Avant de lancer le débat qui justifie ces déclarations fracassantes, quelques notions…
Rappelons tout d’abord la différence entre taxe et impôt :
· Une taxe frappe la consommation, elle est déclenchée par un acte d’achat ou une dépense (TVA, taxe sur le pétrole TICPE, taxe d’apprentissage…)
· Un impôt frappe un revenu ou un résultat (IR, IS, …)
Et pour avoir en tête les grandes masses en matière d’impôts et taxes, examinons les grands chiffres de la fiscalité qui pèse sur les entreprises :
Sur un total de 124 milliards en 2018, voici le podium :
· L’impôt sur les sociétés .............................................. 54 Mds, soit 44%
· Taxe sur le foncier ...................................................... 15 Mds, 12%
· CVAE.......................................................................... 14 Mds, 12%
· Taxe sur les salaires.................................................... 14 Mds, 11%
· Impot sur le revenu.................................................... 8 Mds, 6%
· CFE............................................................................ 7 Mds, 6%
· C3S............................................................................ 4 Mds, 3%
· Taxe d’apprentissage.................................................. 2 Mds, 1%
· Autres (TASCOM, IFER, Contribution sociale, TVS, …).... 6 Mds
L’IS est donc le 1er contributeur et de très loin. Il n’apparaît pas dans le débat car son taux a régulièrement diminué, pour être de 28% dans le cas général, et tombera à 25% en 2022. Il faut affirmer avec force que cette trajectoire fermement maintenue est une excellente chose, car, observée par les investisseurs étrangers, elle constitue donc un facteur de compétitivité essentiel.
N’apparaît pas non plus dans le débat la taxe sur les salaires (pourtant d’un montant équivalent à celui de la CVAE), car elle ne concerne que les entreprises non soumises à la TVA, essentiellement les sociétés financières comme les compagnies d’assurance.
Ceci rappelé, que recouvre ces impôts de production dont on parle actuellement ?

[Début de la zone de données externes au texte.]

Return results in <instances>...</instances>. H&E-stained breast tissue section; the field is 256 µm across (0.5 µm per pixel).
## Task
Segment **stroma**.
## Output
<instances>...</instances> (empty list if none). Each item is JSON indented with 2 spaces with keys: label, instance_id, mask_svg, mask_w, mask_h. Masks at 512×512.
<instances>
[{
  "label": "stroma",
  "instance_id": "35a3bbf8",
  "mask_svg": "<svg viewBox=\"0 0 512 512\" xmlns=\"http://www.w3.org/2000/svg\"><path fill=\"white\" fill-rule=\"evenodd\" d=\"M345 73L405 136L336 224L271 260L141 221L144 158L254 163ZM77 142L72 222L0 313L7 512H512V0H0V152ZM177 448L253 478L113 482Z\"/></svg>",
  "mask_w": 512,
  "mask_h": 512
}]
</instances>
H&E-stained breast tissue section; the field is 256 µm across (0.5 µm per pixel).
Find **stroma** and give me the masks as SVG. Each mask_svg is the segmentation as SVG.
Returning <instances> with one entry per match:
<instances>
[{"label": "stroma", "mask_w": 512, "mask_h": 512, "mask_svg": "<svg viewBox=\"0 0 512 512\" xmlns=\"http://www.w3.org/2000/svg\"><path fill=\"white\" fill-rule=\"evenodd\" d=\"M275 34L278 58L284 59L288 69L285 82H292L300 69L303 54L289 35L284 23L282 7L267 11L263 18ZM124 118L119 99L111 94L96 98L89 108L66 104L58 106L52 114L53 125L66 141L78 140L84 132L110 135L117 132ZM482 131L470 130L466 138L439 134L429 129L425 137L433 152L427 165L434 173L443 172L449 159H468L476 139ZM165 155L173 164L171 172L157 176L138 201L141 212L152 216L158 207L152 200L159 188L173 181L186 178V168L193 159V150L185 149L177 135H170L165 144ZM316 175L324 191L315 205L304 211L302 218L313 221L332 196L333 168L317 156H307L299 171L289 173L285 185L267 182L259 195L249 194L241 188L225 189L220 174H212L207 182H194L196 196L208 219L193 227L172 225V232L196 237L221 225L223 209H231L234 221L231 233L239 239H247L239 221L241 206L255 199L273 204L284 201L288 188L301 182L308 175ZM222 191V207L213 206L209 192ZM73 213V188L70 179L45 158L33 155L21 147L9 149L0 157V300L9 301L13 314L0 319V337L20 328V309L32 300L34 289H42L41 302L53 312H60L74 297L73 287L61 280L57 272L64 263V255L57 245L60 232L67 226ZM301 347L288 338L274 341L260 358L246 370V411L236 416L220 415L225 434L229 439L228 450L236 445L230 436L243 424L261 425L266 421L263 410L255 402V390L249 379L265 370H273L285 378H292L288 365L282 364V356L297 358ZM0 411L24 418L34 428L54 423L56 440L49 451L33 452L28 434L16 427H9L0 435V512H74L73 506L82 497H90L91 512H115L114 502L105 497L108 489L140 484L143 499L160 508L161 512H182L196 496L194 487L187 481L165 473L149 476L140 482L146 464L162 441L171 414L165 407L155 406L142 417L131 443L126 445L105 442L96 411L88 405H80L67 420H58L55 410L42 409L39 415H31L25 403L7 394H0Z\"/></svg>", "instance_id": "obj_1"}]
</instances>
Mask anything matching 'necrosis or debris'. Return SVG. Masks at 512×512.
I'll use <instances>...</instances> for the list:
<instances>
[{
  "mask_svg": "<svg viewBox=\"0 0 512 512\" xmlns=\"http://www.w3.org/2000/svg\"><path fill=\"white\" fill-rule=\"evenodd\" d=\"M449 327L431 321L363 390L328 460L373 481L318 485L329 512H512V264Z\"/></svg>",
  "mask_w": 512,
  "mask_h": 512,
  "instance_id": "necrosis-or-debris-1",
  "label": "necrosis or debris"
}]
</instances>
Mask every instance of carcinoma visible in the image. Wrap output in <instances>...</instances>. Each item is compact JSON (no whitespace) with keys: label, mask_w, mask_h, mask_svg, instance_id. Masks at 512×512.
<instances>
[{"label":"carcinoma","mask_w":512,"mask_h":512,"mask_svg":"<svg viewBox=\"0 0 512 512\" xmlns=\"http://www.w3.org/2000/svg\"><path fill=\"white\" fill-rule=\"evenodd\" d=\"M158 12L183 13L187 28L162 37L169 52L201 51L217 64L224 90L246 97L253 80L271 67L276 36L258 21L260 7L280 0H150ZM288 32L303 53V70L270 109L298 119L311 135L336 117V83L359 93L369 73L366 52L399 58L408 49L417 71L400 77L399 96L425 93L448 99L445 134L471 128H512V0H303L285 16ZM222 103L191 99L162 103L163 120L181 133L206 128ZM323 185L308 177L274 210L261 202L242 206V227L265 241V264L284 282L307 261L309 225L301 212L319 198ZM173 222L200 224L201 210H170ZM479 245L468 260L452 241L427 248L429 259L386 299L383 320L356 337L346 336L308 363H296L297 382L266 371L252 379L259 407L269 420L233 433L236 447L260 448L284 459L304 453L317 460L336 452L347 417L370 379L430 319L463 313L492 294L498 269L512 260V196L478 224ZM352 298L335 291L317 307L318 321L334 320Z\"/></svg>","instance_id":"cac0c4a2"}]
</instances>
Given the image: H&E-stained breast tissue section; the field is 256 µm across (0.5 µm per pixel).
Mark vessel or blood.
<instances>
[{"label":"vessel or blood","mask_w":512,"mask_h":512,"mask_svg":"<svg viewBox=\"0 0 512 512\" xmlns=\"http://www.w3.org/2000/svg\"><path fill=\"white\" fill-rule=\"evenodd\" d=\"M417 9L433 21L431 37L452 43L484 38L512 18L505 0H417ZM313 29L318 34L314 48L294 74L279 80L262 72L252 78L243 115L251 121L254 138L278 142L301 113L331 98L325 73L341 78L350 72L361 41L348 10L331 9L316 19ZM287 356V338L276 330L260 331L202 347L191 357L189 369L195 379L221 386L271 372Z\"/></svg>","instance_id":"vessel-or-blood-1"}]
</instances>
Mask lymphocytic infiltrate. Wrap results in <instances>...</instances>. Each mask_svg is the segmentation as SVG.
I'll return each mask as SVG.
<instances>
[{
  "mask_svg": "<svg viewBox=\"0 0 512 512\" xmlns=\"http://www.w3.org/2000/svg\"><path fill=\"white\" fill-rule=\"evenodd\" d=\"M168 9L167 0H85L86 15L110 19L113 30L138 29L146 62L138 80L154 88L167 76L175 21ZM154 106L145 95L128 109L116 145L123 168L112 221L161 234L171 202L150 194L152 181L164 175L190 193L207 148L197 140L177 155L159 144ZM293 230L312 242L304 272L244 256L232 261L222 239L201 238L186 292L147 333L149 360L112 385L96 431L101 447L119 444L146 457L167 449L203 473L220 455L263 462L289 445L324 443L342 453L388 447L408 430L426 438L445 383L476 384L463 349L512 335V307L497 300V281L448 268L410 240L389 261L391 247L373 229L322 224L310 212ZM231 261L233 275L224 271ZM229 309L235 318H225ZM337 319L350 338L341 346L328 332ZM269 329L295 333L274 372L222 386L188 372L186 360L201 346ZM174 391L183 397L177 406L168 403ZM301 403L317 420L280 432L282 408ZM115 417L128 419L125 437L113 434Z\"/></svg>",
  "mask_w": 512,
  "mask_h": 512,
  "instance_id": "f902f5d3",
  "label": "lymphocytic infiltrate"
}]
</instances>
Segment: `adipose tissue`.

D’abord la C3S, assise sur le chiffre d’affaires. C’est une vieille taxe, qui auparavant s’appelait l’ORGANIC, elle date des années 1970.
La CFE ; est fondé sur le foncier, qu’il soit loué ou acheté.
La CVAE, qui est assise sur la valeur ajoutée, c’est-à-dire schématiquement la différence entre le CA et les achats. Autrement dit, moins vous achetez, plus vous avez de personnel, plus vous allez payer de la CVAE. Il n’est donc pas impossible que les entreprises de services bénéficient largement de la baisse de la CVAE.
Pour ces contributions, toutes les entreprises sont potentiellement concernées ; on ne trouve pas dans leur assiette une logique strictement de production
Donc non seulement les impôts de production n’existent pas, mais au contraire il existe un crédit d’impôt lié à la production : le suramortissement de 140% des biens industriels et numériques acquis par les PME en tout ou partie sur 2020 !! Mécanisme intelligent, visant spécifiquement l’industrie pour le coup… et dont on comprends mal qu’il n’intervienne pas en premier plan dans le débat, d’autant qu’il doit s’arrêter en 2020.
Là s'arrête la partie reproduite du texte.